The performance of a classifier is very much dependent on the characteristics/features of the data that is being inputted. Thus, if the extracted features are not relevant then the classification algorithm may not be able to accurately identify the class of the data. Also, the performance of a classifier is evaluated by using a number of performance measures/parameters that include classification accuracy, false alarm rate, specificity, sensitivity, latency and Receiving Operating Characteristic (ROC). The performance measures that are being accessed also depends on the dataset that is being used. Authors that have used the University of Bonn dataset have evaluated the accuracy, sensitivity, specificity, confusion matrix, and ROC as the performance parameters, with accuracy and confusion matrix being the most common and widely used performance measure. Table 3 presents the comparison of accuracy level achieved through different classifiers inputting different extracted features. In literature, as briefed in Table 4, it is also found that some researchers have computed the classification accuracy by considering different cases that constitute a different combination of sets (from A to D) with set E from the University of Bonn dataset. For the CHB-MIT dataset apart from performance parameters evaluated for the University of Bonn dataset, two more parameters namely latency and false alarm rate are also evaluated.
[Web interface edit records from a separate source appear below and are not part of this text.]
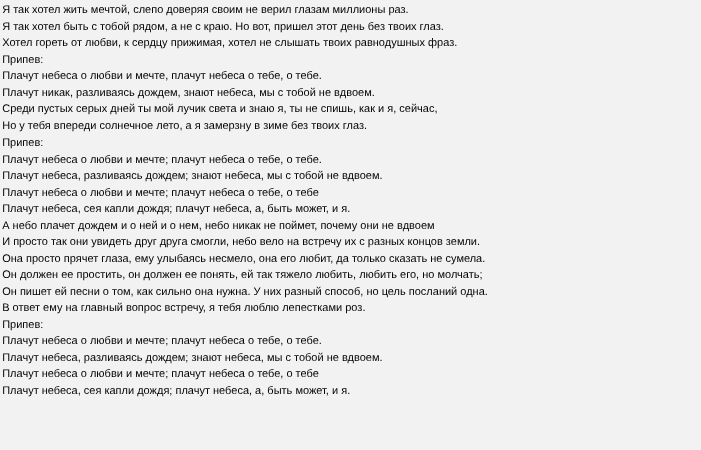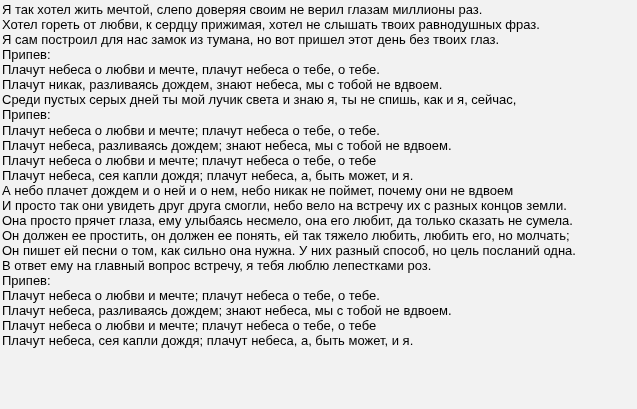"Я так хотел жить мечтой," .lyrics { font-size: 13px -> 10px }
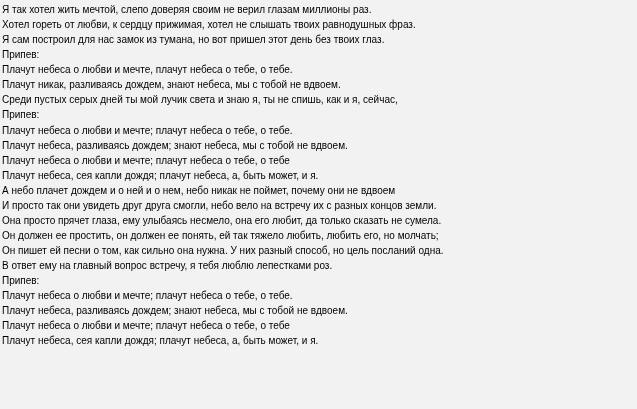"Я так хотел быть с" div.line { html: none -> <div>Я так хотел быть с тобой рядом, а не с краю. Но вот, пришел этот день без твоих глаз.</div> }
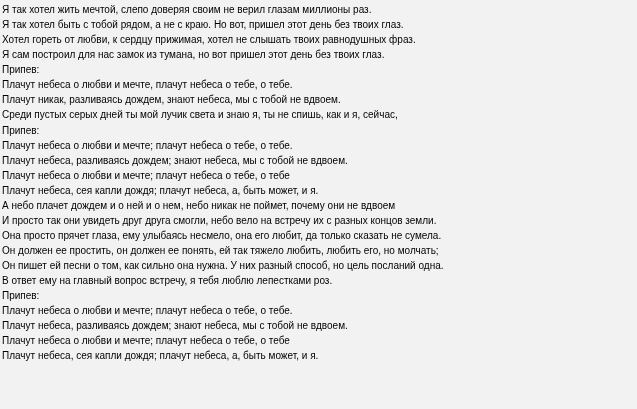"Я сам построил для нас" div.line { html: <div>Я сам построил для нас замок из тумана, но вот пришел этот день без твоих глаз.</div> -> none }
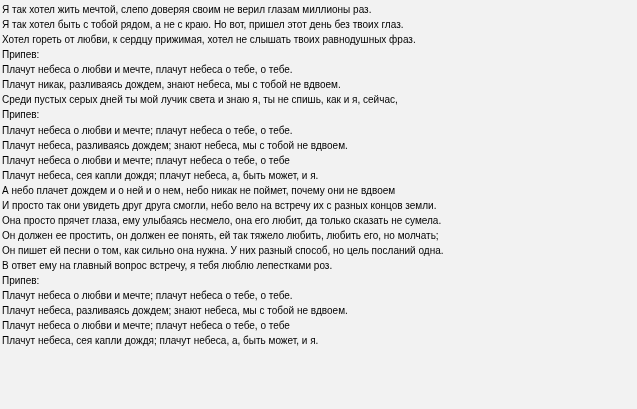"Но у тебя впереди солнечное" div.line { html: none -> <div>Но у тебя впереди солнечное лето, а я замерзну в зиме без твоих глаз.</div> }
Table 5 briefs the literature work of different performance parameters evaluated and their experimental values for the CHB-MIT database.

Table 3 Comparison of accuracy level of different classifiers designed for University of Bonn dataset
Table 4 Accuracy comparison of classifier used for University of Bonn dataset with different dataset combinations
Table 5 Performance comparison of different techniques used for CHB-MIT dataset

5 Conclusion

This paper presents a review of the automatic epilepsy detection system that is able to classify EEG signals as epileptic or non-epileptic. A brief literature survey of the automated epilepsy detection system with a focus on its modules such as pre-processing, feature extraction and selection, and finally classification is been given. Two most commonly used and freely available datasets, i.e. University of Bonn dataset and CHB-MIT dataset are also discussed. The findings of different authors in terms of different performance parameters have also been summarized and compared. This review will give a clear birds-eye view of the recent advancements and techniques to the upcoming researchers in this field.